Monday, November 19, 2007

Roasting A Turkey According To Giada And Ina

Instead of going through Giada's and Ina's entire Thanksgiving shows, I thought I'd get to the meat of the matter and look at how they they each cook their turkeys. They are somewhat different.

(I don't know why the FN couldn't produce NEW Thanksgiving episodes with Giada and Ina, or did they and I missed them?)

This is Giada’s Turkey with Herbes de Provence and Citrus. Go to the recipe for the exact cooking times and amounts.

Giada cuts lemons, oranges and an onion in wedges to cook inside the turkey. She says they will keep the turkey meat flavorful and tender. She also chops rosemary, oregano and sage.

Next Giada melts 2 tablespoons of butter for the rub for the outside of the turkey. She adds herbes de provence, pepper and olive oil. She uses dried herbs for the rub, because fresh will burn during the long oven time.

She takes her orange and lemon wedges and places them in the turkey. She squishes in the cut onion last with the fresh herbs and ties the legs. (These herbs will be in the INSIDE of the turkey, so they won't burn.) Giada says you can do this part up to a day ahead. Cover the turkey and keep it in the refrigerator. 30 minutes before cooking, take it out.

She spoons over the rub mixture and rubs it all over the turkey. "Massage everything." She does an interesting thing. She loosens the breast skin and smooths some of the rub under the skin on top of the breast. Good plan. Remember, I put stuffing under the skin to keep the turkey moist.

Giada covers it with foil, so the breast and legs don't brown too quickly and puts it in the oven. After 20 minutes, she adds stock to the pan.

The turkey comes out.

For the gravy, she melts 5 tablespoons of butter in a saucepan and stirs in 1/3 cup flour. She adds the skimmed pan drippings with 2 cups of stock and brings it to the boil. It looks really anemic. It's much too pale.

Giada arranges sage on the turkey platter and slices additional lemons and oranges and places those around the turkey too. It's pretty, but my Lady Apples are prettier. But it looked good and if you're not planning to stuff your turkey, this would be an okay way to go. In fact, it would be fine with roast chicken, as well.
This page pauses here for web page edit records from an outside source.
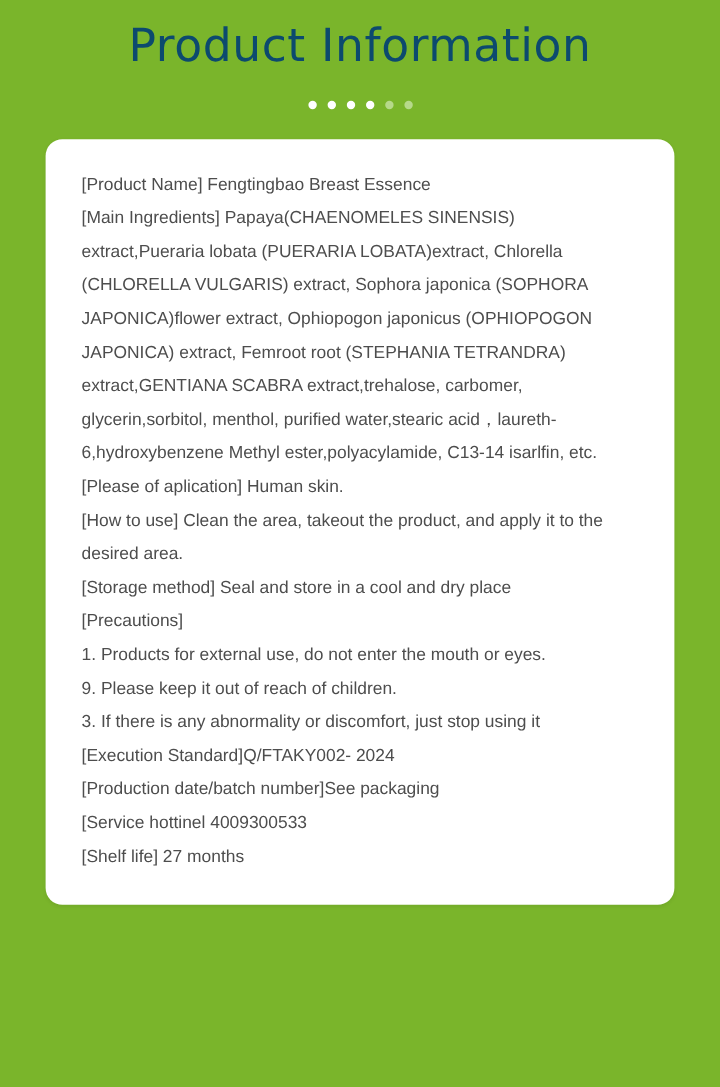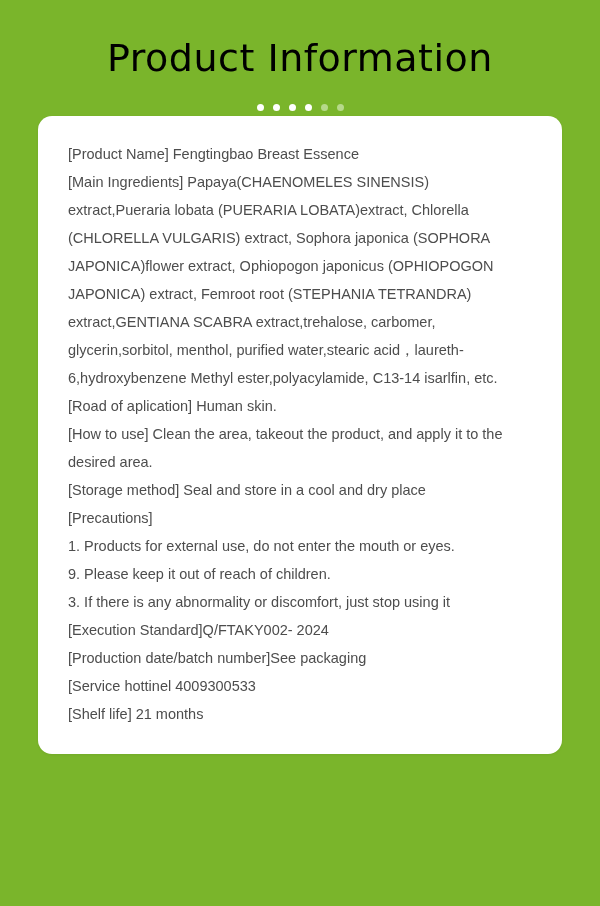--- a/index.html
+++ b/index.html
@@ -22,11 +22,11 @@
   }
   .title {
     text-align: center;
-    color: #000000;
+    color: #0c4a6e;
     font-size: 38px;
     font-weight: 400;
     letter-spacing: 0.5px;
-    padding-top: 36px;
+    padding-top: 16px;
     margin: 0;
     font-family: "DejaVu Sans", sans-serif;
   }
Ina produces a beautiful turkey. She says she proposed cooking a ham for Thanksgiving, but her friends rebelled and she went back to her Perfect Roast Turkey. She says she doesn't understand why everyone's mother always got up at 4 in the morning to put the turkey in. A 12 1/2 pound turkey should take 2 1/2 hours to cook. Well, most people don't cook turkeys that small, but I always find my turkey is done before I expect it to be.
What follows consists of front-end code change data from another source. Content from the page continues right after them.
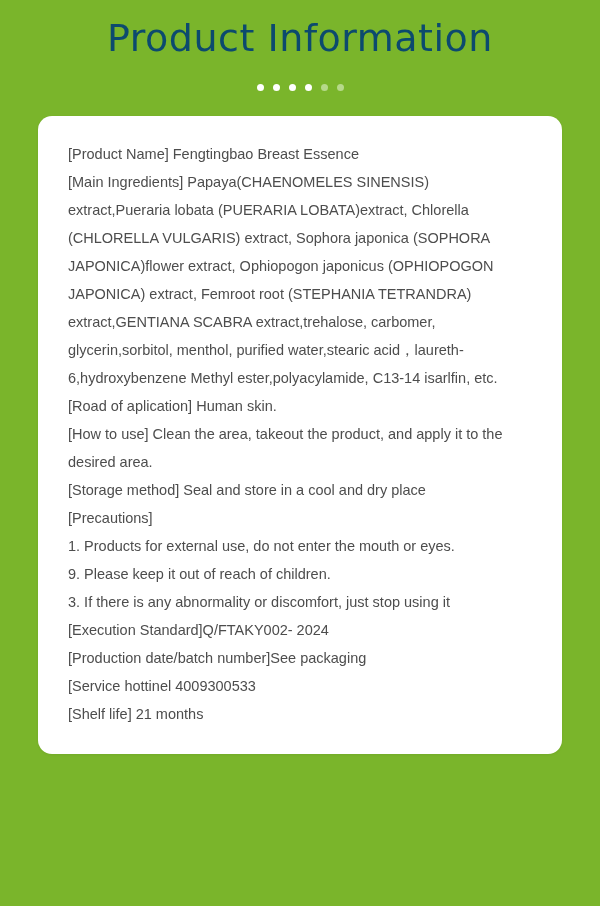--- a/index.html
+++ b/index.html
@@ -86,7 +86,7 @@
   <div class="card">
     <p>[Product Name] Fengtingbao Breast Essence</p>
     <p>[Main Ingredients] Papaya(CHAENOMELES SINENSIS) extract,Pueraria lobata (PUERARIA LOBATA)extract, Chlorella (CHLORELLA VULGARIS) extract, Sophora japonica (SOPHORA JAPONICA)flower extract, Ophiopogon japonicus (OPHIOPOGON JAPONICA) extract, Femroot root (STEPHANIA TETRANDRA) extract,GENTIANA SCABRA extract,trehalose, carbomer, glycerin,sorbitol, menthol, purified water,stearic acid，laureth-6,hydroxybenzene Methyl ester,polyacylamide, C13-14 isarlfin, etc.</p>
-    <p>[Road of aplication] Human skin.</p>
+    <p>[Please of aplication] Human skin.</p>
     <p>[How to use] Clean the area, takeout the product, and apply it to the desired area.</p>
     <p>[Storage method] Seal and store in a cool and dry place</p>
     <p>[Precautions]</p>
She stuffs the cavity "full, but not packed". She ties the legs together and tucks the wing tips underneath. Ina brushes the bird with melted butter and seasons the outside with lots of salt and pepper. (I must say I never do that...I probably should). She cooks it at 350 degrees Fahrenheit for 2 1/2 hours uncovered.

Ina lets it sit for 20 minutes and carves the turkey in the kitchen. Giada had someone carve it at the table in the dining room...Not practical. Ina cuts off the legs and puts them on a platter and then cuts down each side of the backbone to get each breast off separately. Then she slices them across lengthwise. Me too!!!

We don't get her recipe for gravy, but they do show her serving some. If you're desperate, use Giada's, or wait for mine. Soon, I promise...

3 comments:

Emiline said...

Hmmm, they both sound good to me. I can't wait for Thursday! I love the idea of Giada's turkey with the citrus and herbs. Too bad about her gravy...

The Short (dis)Order Cook said...

I don't know about her turkey, but Giada's garlic and citrus roast chicken is to die for, so I'd at least put my vote of confidence on her turkey if not on her gravy.

Sue said...

Hi Em,
Giada's did look good, but I don't serve turkey enough to not stuff it.
Do you have the bar under control?Oh, cripes, I have to buy gin...for my S-I-L...

Hi Shortie,
Are you going crazy yet?
I think I remember that recipe of Giada's. What could be bad?